▶ **EXERCISE TEXT**
______________________________

Toheroa are broadcast spawners with a pelagic larval duration of around three to six weeks15,16. Toheroa inhabit exposed open-coast surf beaches and are primarily found in the middle of the intertidal zone. Juveniles are located at the upper end of this range (nearer the top of the beach) with adults located lower down the shore and buried up to 15–20 cm beneath the beach surface. The exact parameters that determine habitat suitability are uncertain (J. Cope unpublished research). However, in contrast to other New Zealand bivalves, such as the surf clam Paphies subtriangulata (tuatua) or the estuarine clam Paphies australis (pipi), toheroa appear to have habitat requirements that limit their geographic distribution17. Common features of the beaches on which toheroa occur include high wave energy conditions, a wide shallow gradient (dissipative beach) usually backed by sand dunes or cliffs, fine uniform sand with an average grain size of 0.21–0.33 mm, high levels of fresh water seepage onto the beach and high concentrations of phytoplankton18,19.

______________________________

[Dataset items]
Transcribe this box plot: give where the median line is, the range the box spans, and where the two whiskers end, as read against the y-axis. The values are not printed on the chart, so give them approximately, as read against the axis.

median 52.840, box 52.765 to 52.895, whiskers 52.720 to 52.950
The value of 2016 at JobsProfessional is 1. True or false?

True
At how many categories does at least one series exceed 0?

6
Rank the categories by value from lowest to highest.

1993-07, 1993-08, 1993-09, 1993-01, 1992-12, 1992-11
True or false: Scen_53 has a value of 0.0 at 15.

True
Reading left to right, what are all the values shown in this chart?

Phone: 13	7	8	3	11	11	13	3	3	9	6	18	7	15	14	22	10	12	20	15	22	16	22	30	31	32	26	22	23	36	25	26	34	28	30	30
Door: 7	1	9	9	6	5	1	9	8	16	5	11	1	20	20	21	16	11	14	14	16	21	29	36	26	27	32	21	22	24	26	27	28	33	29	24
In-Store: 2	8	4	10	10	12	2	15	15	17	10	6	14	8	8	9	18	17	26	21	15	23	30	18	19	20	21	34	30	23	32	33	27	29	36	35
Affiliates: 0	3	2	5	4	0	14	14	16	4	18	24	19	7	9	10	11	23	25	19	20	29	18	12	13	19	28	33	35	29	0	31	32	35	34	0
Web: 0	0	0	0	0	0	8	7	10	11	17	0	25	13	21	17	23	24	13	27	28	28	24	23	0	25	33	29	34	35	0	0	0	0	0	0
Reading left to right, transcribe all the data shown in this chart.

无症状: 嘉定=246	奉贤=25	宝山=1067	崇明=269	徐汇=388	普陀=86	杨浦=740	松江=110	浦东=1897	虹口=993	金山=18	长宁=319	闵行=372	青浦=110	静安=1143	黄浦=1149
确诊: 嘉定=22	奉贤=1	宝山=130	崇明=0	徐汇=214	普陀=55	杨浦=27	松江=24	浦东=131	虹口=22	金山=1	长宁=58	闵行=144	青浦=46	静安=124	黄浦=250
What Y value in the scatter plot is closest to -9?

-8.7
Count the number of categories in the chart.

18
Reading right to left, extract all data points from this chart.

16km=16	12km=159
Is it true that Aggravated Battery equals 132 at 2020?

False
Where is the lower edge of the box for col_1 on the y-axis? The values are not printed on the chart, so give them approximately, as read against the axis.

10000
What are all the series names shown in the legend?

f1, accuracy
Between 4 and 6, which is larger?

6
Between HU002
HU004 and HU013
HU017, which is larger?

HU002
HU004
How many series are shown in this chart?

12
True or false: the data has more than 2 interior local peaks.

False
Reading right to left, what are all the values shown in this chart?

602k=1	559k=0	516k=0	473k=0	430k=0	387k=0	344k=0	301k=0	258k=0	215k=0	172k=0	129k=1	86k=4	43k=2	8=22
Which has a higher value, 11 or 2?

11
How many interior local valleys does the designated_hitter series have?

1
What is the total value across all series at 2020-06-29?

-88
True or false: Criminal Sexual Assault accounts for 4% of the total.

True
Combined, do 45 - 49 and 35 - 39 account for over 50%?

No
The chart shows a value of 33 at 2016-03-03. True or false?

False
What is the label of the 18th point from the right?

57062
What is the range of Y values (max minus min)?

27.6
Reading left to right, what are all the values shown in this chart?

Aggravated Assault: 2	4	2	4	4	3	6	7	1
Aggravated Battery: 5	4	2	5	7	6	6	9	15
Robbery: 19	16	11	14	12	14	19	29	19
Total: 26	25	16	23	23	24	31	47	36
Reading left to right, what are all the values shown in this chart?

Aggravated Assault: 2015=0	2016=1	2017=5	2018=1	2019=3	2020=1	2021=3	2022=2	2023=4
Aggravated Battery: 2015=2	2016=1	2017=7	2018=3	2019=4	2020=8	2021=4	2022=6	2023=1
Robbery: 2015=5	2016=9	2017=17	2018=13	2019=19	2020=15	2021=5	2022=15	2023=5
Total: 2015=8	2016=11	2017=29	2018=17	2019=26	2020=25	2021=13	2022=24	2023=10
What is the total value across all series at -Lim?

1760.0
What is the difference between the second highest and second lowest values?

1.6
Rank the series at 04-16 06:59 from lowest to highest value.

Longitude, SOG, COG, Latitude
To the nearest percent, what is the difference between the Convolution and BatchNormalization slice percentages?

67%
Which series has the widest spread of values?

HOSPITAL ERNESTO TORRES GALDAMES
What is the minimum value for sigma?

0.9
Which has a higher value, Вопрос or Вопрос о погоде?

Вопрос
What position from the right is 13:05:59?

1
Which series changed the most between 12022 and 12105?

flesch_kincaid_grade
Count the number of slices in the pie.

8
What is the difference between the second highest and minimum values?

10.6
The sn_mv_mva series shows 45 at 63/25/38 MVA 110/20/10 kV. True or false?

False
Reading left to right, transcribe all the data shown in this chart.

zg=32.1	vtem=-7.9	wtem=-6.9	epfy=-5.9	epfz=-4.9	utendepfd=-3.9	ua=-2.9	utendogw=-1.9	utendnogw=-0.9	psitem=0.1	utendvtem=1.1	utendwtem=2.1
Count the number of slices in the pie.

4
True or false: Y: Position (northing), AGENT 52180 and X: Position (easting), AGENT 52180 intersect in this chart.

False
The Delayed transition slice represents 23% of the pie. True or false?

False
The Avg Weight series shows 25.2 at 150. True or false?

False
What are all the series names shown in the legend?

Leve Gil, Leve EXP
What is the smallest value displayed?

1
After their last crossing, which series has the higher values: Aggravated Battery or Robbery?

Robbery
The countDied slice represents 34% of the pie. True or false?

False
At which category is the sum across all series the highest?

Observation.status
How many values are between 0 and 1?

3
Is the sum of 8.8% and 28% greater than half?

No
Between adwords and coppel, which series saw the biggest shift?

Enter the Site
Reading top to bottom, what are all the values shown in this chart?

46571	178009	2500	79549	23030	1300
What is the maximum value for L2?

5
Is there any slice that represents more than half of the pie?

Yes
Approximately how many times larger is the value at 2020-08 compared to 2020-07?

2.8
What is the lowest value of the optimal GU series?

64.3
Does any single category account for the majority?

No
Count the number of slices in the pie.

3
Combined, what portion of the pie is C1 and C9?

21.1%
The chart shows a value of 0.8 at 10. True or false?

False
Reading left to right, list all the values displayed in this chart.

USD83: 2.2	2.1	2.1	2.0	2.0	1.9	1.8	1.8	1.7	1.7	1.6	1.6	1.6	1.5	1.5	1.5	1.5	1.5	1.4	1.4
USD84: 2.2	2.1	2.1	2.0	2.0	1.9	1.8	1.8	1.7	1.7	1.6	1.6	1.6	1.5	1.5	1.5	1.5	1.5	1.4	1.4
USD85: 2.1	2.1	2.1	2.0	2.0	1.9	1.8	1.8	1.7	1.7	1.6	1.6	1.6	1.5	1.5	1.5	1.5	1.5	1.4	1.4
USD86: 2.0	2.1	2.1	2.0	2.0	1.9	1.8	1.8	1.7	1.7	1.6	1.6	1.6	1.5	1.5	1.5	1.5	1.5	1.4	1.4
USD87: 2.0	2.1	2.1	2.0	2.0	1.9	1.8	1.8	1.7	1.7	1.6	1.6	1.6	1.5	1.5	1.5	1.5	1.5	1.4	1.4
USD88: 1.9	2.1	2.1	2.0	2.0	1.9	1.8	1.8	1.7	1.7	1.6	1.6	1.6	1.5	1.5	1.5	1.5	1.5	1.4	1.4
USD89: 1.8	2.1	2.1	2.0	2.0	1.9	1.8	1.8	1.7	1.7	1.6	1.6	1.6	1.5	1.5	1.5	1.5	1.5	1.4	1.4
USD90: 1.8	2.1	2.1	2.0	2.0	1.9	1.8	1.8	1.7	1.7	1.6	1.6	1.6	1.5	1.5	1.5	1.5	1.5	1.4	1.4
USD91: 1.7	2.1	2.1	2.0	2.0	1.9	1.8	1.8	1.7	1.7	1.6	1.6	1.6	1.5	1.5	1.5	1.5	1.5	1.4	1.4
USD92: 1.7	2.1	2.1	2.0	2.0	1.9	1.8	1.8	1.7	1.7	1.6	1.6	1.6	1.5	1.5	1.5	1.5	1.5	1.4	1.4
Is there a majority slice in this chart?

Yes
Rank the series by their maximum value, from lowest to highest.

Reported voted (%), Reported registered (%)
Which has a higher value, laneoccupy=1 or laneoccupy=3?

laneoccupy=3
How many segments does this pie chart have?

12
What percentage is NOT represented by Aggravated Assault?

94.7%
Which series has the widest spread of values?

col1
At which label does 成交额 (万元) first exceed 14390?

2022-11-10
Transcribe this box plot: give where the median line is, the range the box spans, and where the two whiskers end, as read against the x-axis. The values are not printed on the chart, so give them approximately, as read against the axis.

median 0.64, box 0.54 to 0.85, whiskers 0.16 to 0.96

______________________________

▶ **ACTIVITY LIST**
• a. According to the toheroa text, how deep beneath the beach surface are adult toheroa buried?
• b. Carry the toheroa text forward, starting right after its final sentence.
The items are separate from the toheroa text and stand apart from it.

▶ **TASK-BY-TASK RESULTS**
• a. Adults are buried up to 15–20 cm beneath the beach surface.

• b.
At the start of the 20th century, extensive toheroa populations were present on a handful of exposed west and south facing surf beaches (Fig. 1)14. Toheroa were a staple food for Māori (the indigenous people of New Zealand) in these areas and remain a species of great cultural importance. Toheroa began to be harvested more extensively by Pākehā (New Zealanders of European descent) from the late 1800s and intense harvesting over the next 60–70 years resulted in toheroa populations declining to levels where their harvest was no longer viable. Commercial and recreational fisheries were closed between 1969 and 198014. Since that time only limited harvest for Māori customary purposes have been permitted. Despite having been protected for over 40 years, toheroa populations nationwide have, for unknown reasons, failed to recover, with some populations continuing to decline14.

Figure 1.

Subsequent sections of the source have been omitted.